● EXERCISE
If a line in the data has the string "readdata", please show it.

[Electronics engineering source data]
****
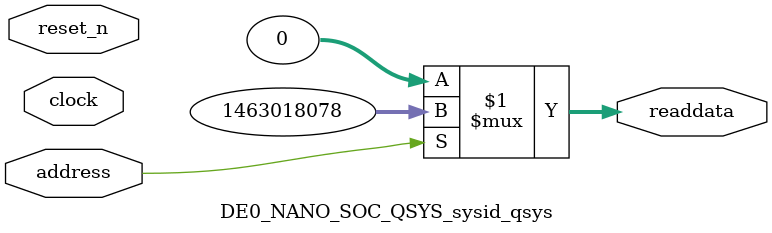
<source format=v>

`timescale 1ns / 1ps
// synthesis translate_on

// turn off superfluous verilog processor warnings 
// altera message_level Level1 
// altera message_off 10034 10035 10036 10037 10230 10240 10030 

module DE0_NANO_SOC_QSYS_sysid_qsys (
               // inputs:
                address,
                clock,
                reset_n,

               // outputs:
                readdata
             )
;

  output  [ 31: 0] readdata;
  input            address;
  input            clock;
  input            reset_n;

  wire    [ 31: 0] readdata;
  //control_slave, which is an e_avalon_slave
  assign readdata = address ? 1463018078 : 0;

endmodule




</source>
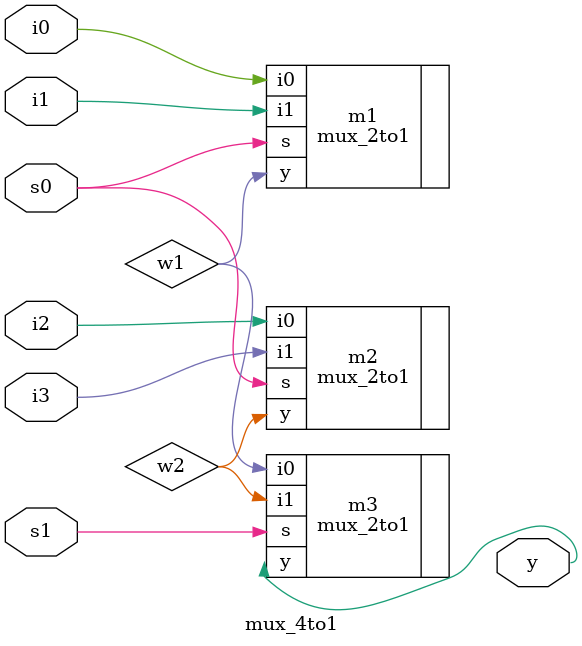
<source format=v>
module mux_4to1(s0,s1,i0,i1,i2,i3,y);
input s0,s1,i0,i1,i2,i3;
output y;
wire w1,w2;
mux_2to1 m1(.i0(i0), .i1(i1), .s(s0), .y(w1)); 
mux_2to1 m2(.i0(i2), .i1(i3), .s(s0), .y(w2));
mux_2to1 m3(.i0(w1), .i1(w2), .s(s1), .y(y));
endmodule
</source>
****
● RESULT OF THE TASK
                readdata
  output  [ 31: 0] readdata;
  wire    [ 31: 0] readdata;
  assign readdata = address ? 1463018078 : 0;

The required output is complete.